Create target system package repository
Now it was time to build the packages for a specific target system. In this case I am using the example of building a Postgres 9.6 based database server system, but the steps are the same for any system.First, I created the system's poudriere jail:
# Create jail poudriere jail -c -j postgres96_103x64 -v 10.3-RELEASE # Create port list for packages needed echo 'databases/postgresql96-server' \ >/usr/local/etc/poudriere.d/postgres96-port-list echo 'databases/postgresql96-contrib' \ >>/usr/local/etc/poudriere.d/postgres96-port-list echo 'databases/postgresql-plv8js' \ >>/usr/local/etc/poudriere.d/postgres96-port-list # Configure options poudriere options -j postgres96 -p HEAD \ -f /usr/local/etc/poudriere.d/postgres96-port-list
Second, install the llvm39 toolchain, using the custom toolchain repository:
# chroot into the build jail chroot /usr/local/poudriere/jails/postgres96_103x64 # enable dns resolution for the build server (if DNS names to be used) echo 'nameserver 192.168.1.1' > /etc/resolv.conf # Copy /usr/local/etc/ssl/certs/poudriere.cert from HOST # to /usr/local/etc/ssl/certs/poudriere.cert in JAIL mkdir -p /usr/local/etc/ssl/certs # manually copy poudriere.cert here
Then I configured pkg to use the toolchain repository via a /usr/local/etc/pkg/repos/poudriere.conf file:
poudriere: { url: "http://poudriere/packages/toolchain_103x64-HEAD/", mirror_type: "http", signature_type: "pubkey", pubkey: "/usr/local/etc/ssl/certs/poudriere.cert", enabled: yes, priority: 100 }
The URL in this configuration resolves to the directory where poudriere build the packages, served by nginx.
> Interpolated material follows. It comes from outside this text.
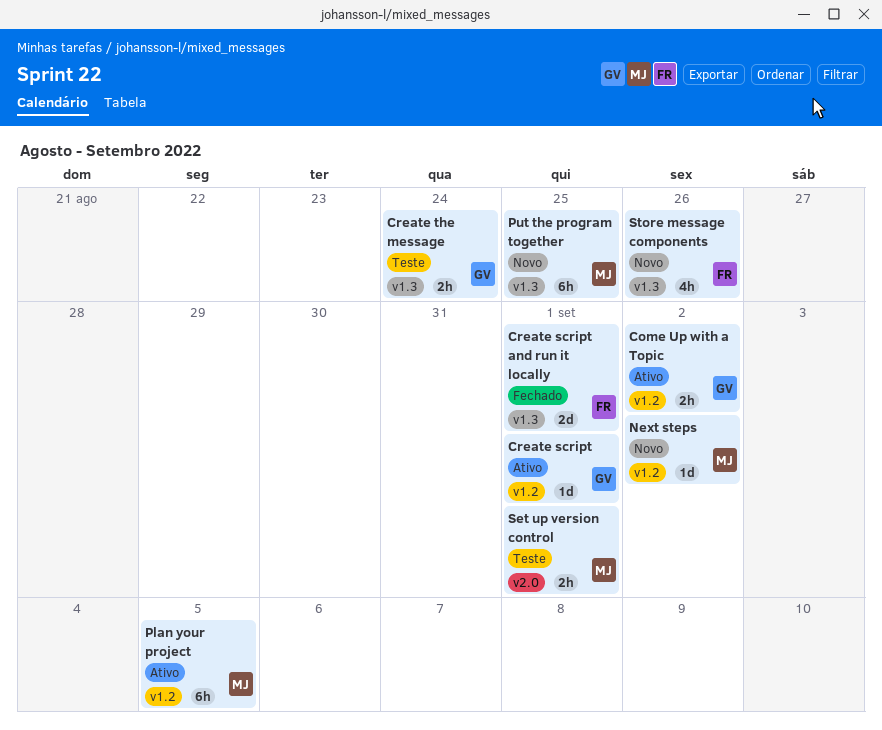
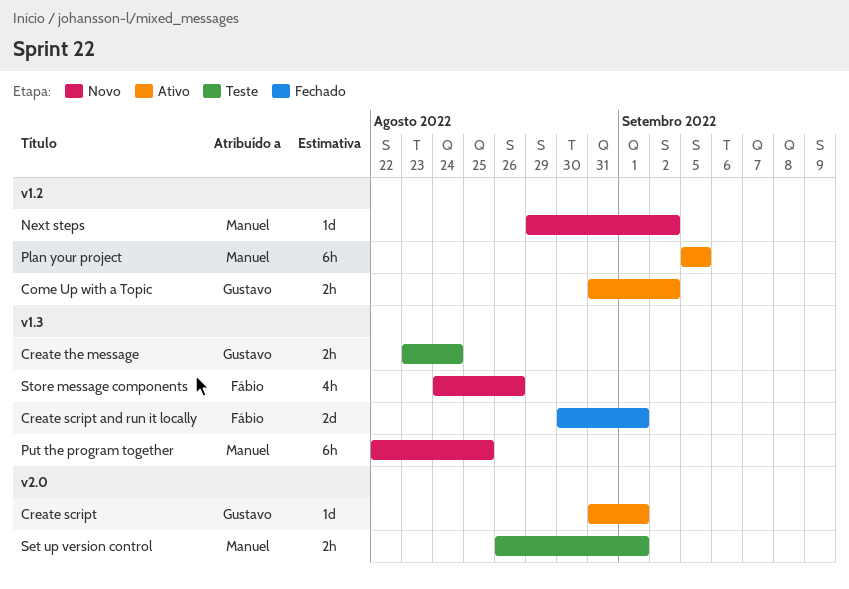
Create script, label: v1.2 -> v2.0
Next I installed the toolchain, explicitly telling pkg to use this repository:
pkg update pkg install -r poudriere llvm39 # clean up and exit the chroot rm /etc/resolv.conf exit
Now I can configure poudriere to use the toolchain by creating a /usr/local/etc/poudriere.d/postgres96_103x64-make.conf file with content like this:
# Use clang
CC=clang39
CXX=clang++39
CPP=clang-cpp39
DEFAULT_VERSIONS+=pgsql=9.6 ssl=openssl
The next step is what took me the longest to figure out, probably because I had not studied how poudriere works with ZFS very carefully. It turns out poudriere makes a snapshot of the jail named clean, and then clones that snapshot each time it performs a build. So all I needed to do was re-create that snapshot:
# Recreate snapshot for build
zfs destroy zpoud/poudriere/jails/postgres96_103x64@clean
zfs snapshot zpoud/poudriere/jails/postgres96_103x64@clean
Finally, the build can begin normally, and the custom toolchain will be used:
# Build packages
poudriere bulk -j postgres96_103x64 -p HEAD \
-f /usr/local/etc/poudriere.d/postgres96-port-list
Update target system to use poudriere repository
Once the system's build is complete, it is possible to configure pkg on that system to use the toolchain repository via a /usr/local/etc/pkg/repos/poudriere.conf file:poudriere: { url: "http://poudriere/packages/postgres96_103x64-HEAD/", mirror_type: "http", signature_type: "pubkey", pubkey: "/usr/local/etc/ssl/certs/poudriere.cert", enabled: yes, priority: 100 }
Then I copied the certificate from the build host to the file as configured above. I no longer want to use the default FreeBSD packages on this system, so I created a /usr/local/etc/pkg/repos/freebsd.conf file to disable it, with the following content:
FreeBSD: { enabled: no }
Done! Now, after running pkg update, all packages will install from the poudriere repository, and I no longer need to compile the software on the system itself.